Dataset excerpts
┌──

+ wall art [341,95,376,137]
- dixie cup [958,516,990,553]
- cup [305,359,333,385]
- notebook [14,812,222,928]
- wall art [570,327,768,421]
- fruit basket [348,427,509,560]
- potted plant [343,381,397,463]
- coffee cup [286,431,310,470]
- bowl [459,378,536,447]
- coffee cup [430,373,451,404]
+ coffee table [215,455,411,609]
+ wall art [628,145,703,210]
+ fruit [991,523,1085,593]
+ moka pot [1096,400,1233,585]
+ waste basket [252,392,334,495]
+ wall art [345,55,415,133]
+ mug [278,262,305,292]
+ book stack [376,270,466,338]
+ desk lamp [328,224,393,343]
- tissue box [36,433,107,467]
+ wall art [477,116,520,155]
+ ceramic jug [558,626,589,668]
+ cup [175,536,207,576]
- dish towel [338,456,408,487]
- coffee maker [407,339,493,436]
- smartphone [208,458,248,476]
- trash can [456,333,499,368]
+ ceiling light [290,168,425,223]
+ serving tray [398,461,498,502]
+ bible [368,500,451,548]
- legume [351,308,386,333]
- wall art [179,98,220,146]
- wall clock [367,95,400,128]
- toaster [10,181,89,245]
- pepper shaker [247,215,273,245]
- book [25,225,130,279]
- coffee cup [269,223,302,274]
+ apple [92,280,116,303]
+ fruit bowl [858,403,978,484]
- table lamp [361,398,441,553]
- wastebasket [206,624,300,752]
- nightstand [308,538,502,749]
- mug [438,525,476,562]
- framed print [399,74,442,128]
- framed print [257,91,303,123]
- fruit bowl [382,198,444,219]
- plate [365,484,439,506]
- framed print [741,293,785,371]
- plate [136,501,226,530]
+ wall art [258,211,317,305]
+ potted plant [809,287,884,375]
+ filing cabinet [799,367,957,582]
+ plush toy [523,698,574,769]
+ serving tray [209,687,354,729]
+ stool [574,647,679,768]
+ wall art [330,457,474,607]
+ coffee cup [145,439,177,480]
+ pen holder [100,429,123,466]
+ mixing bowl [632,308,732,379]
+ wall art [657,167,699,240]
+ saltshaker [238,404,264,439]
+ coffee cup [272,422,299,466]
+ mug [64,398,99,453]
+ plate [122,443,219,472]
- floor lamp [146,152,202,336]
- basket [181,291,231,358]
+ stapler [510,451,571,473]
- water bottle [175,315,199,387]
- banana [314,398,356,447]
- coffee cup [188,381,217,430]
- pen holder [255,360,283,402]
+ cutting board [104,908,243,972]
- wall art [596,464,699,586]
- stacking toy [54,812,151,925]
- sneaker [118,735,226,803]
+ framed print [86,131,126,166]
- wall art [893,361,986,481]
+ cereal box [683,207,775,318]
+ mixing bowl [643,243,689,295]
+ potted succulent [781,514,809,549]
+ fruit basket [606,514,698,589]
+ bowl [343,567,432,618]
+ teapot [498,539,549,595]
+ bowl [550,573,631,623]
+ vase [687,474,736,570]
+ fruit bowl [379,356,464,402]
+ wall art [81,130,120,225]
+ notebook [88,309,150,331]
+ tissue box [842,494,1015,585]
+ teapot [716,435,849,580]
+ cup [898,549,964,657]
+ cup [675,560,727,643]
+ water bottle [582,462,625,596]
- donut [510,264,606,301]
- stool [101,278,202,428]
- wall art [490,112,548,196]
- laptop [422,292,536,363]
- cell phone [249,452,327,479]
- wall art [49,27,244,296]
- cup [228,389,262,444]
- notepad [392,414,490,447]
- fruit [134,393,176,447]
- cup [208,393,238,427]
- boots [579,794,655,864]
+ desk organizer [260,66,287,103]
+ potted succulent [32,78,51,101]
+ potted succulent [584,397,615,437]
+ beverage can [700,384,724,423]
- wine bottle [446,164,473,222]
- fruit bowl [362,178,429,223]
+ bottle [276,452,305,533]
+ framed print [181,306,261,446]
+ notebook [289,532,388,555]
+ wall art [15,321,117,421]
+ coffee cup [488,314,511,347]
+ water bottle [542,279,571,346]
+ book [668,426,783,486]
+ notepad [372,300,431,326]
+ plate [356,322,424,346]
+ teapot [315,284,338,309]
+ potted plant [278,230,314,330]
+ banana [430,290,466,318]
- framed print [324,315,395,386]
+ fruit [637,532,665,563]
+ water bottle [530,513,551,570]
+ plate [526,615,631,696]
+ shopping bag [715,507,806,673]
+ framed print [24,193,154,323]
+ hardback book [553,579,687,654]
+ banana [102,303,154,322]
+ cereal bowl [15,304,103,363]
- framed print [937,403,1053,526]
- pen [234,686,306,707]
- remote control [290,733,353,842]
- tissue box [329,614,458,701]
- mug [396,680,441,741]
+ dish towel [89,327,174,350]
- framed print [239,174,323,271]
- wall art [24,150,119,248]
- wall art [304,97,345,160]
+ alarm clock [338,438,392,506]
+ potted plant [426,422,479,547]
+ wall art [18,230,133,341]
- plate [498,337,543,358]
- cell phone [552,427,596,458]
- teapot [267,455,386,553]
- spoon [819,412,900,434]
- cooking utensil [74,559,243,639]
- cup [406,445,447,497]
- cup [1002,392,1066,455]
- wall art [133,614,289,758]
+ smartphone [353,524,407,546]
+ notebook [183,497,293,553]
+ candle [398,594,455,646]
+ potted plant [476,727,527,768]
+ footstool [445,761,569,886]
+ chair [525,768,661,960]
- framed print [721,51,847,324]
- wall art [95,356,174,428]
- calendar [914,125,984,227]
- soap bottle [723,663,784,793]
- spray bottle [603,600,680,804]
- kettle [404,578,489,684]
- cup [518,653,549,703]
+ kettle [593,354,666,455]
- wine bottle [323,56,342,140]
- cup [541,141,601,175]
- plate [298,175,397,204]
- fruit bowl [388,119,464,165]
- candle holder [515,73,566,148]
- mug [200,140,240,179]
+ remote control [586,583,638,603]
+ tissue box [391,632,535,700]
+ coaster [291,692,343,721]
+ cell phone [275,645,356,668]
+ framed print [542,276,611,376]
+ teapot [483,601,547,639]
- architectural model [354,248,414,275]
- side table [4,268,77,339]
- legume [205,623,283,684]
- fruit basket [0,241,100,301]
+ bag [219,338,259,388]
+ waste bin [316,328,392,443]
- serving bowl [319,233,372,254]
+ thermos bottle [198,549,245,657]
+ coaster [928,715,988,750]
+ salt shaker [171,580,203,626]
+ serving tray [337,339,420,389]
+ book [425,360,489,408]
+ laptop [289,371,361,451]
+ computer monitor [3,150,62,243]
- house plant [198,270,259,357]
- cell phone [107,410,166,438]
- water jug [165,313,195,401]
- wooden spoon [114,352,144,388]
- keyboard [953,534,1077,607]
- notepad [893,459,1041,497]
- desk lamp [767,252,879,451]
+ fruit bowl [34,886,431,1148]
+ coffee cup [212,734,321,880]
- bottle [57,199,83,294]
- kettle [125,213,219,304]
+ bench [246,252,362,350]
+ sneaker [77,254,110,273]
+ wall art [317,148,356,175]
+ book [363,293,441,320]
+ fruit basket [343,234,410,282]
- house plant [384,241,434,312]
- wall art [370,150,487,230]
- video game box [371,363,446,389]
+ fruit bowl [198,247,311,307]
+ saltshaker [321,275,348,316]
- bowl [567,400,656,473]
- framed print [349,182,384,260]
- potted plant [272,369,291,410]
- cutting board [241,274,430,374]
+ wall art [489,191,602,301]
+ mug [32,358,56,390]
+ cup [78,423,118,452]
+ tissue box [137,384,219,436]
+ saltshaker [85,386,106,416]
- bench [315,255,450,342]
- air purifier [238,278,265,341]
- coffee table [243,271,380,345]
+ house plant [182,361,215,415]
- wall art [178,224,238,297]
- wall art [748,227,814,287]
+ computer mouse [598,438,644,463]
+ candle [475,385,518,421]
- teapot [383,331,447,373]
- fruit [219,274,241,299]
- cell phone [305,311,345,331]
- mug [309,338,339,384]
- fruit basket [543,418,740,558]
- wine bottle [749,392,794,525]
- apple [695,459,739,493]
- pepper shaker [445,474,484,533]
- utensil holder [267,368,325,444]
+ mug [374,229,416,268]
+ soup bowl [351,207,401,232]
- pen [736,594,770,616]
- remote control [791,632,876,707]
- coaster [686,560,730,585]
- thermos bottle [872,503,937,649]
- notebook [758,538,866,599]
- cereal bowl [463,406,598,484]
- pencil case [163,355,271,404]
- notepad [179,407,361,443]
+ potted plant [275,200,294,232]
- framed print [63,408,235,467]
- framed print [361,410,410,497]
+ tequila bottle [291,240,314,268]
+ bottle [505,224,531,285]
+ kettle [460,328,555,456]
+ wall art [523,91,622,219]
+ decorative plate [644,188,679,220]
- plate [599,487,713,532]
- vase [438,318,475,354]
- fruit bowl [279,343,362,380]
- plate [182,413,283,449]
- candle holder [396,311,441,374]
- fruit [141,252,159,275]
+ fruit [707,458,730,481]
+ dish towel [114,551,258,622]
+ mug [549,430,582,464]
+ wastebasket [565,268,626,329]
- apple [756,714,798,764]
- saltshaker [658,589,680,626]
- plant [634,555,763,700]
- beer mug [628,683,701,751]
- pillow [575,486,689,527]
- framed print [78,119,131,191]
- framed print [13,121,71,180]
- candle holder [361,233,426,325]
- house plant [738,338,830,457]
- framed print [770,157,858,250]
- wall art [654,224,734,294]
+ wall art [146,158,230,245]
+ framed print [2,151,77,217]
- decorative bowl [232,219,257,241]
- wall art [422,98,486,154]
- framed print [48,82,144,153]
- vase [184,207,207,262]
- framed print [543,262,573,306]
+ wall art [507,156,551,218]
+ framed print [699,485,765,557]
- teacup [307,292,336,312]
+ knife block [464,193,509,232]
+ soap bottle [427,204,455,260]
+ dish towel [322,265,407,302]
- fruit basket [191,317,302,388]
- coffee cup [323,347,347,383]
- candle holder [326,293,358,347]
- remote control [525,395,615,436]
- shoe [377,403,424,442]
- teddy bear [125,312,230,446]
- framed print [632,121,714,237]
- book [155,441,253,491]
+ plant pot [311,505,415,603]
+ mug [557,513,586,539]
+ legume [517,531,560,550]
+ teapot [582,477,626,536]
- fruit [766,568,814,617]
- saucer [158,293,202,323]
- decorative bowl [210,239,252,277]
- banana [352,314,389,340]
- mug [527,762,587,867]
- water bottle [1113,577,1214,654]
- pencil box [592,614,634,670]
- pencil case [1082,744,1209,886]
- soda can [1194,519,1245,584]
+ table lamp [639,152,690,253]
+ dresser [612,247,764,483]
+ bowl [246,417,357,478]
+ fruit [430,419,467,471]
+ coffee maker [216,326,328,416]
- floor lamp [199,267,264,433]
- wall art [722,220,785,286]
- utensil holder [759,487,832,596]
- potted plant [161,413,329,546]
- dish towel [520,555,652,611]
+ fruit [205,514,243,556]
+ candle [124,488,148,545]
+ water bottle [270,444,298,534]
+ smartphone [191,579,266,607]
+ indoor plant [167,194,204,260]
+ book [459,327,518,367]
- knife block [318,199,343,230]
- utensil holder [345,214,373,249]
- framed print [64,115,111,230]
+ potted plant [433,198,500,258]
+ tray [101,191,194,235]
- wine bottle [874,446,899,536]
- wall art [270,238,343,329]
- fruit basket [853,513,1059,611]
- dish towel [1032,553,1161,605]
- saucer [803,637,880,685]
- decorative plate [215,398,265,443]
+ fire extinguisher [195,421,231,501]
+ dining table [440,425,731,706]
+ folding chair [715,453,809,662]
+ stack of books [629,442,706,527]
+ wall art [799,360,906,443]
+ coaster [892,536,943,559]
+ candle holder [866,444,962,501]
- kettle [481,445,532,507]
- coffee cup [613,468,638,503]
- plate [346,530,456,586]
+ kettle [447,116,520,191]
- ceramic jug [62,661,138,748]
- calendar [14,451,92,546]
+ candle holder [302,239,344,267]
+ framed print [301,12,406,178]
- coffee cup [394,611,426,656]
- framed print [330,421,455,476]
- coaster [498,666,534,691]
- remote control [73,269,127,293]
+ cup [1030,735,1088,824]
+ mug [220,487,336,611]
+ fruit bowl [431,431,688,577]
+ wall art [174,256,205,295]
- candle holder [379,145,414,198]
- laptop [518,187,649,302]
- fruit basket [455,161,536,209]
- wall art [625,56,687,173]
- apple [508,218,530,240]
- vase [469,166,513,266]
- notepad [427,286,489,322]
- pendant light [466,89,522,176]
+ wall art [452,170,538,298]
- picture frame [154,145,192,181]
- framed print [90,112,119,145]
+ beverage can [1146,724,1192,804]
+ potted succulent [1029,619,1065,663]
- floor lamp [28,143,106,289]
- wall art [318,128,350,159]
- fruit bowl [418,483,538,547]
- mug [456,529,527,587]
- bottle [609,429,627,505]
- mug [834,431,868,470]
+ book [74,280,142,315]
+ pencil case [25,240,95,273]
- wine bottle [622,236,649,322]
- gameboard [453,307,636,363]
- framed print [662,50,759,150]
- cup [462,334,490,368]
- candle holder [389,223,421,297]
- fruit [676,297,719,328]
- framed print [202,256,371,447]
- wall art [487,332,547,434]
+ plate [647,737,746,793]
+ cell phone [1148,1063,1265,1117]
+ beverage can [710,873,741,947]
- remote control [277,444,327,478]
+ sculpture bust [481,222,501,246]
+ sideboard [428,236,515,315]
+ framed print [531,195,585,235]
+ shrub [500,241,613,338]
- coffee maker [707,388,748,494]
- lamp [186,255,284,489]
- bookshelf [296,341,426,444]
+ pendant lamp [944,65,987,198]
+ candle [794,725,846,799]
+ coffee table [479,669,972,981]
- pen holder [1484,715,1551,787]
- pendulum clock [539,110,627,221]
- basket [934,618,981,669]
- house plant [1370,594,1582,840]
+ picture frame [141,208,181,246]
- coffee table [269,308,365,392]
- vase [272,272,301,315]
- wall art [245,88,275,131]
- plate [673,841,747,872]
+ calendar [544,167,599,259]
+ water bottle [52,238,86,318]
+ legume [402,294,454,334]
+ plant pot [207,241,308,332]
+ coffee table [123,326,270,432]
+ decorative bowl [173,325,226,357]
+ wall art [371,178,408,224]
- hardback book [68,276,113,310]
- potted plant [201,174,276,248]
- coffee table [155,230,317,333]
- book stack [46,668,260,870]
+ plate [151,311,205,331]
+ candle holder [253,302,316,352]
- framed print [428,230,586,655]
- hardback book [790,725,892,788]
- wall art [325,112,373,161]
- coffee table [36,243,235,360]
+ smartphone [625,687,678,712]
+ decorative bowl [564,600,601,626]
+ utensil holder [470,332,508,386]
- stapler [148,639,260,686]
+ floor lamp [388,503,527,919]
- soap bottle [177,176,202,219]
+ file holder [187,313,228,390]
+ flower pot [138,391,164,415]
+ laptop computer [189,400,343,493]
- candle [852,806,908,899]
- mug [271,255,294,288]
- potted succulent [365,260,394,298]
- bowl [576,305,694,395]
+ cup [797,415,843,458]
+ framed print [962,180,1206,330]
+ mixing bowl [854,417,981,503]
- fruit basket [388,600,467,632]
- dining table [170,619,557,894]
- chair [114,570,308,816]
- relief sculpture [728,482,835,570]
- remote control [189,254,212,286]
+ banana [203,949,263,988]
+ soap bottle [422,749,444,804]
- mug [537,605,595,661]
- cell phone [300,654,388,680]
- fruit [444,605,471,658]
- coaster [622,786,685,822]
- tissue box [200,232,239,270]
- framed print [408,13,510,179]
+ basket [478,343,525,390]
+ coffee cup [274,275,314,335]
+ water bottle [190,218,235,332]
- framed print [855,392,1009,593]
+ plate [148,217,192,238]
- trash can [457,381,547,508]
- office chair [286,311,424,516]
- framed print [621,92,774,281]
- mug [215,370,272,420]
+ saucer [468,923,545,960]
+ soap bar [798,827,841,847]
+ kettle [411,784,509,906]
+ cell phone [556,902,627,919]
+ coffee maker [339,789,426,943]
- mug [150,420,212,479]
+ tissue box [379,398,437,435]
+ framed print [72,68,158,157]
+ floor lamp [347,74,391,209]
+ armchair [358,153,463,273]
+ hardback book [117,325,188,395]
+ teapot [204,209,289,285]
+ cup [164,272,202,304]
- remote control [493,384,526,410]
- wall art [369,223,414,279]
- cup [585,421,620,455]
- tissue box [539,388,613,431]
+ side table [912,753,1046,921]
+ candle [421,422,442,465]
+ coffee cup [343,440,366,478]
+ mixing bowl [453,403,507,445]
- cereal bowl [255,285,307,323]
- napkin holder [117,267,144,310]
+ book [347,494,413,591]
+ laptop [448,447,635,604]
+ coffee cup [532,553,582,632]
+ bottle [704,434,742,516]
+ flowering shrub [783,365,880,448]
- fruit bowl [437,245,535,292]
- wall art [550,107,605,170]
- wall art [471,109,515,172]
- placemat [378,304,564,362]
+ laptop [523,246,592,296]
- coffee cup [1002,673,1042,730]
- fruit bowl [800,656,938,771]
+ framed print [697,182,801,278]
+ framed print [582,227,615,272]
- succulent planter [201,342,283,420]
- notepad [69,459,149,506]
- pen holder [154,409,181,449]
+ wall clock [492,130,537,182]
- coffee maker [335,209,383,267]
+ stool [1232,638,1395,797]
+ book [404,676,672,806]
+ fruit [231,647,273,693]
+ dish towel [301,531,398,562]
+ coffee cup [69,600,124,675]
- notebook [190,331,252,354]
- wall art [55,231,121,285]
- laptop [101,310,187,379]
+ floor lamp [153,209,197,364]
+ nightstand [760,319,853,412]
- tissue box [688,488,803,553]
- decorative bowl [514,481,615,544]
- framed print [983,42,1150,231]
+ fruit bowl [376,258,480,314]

└──

- [WORK TASK]: Write down, word for word, the lines above from the one containing "- wall art [325,112,373,161]" through the one containing "coffee cup [274,275,314,335]", both ends included.

- [EXERCISE ANSWER]:
- wall art [325,112,373,161]
- coffee table [36,243,235,360]
+ smartphone [625,687,678,712]
+ decorative bowl [564,600,601,626]
+ utensil holder [470,332,508,386]
- stapler [148,639,260,686]
+ floor lamp [388,503,527,919]
- soap bottle [177,176,202,219]
+ file holder [187,313,228,390]
+ flower pot [138,391,164,415]
+ laptop computer [189,400,343,493]
- candle [852,806,908,899]
- mug [271,255,294,288]
- potted succulent [365,260,394,298]
- bowl [576,305,694,395]
+ cup [797,415,843,458]
+ framed print [962,180,1206,330]
+ mixing bowl [854,417,981,503]
- fruit basket [388,600,467,632]
- dining table [170,619,557,894]
- chair [114,570,308,816]
- relief sculpture [728,482,835,570]
- remote control [189,254,212,286]
+ banana [203,949,263,988]
+ soap bottle [422,749,444,804]
- mug [537,605,595,661]
- cell phone [300,654,388,680]
- fruit [444,605,471,658]
- coaster [622,786,685,822]
- tissue box [200,232,239,270]
- framed print [408,13,510,179]
+ basket [478,343,525,390]
+ coffee cup [274,275,314,335]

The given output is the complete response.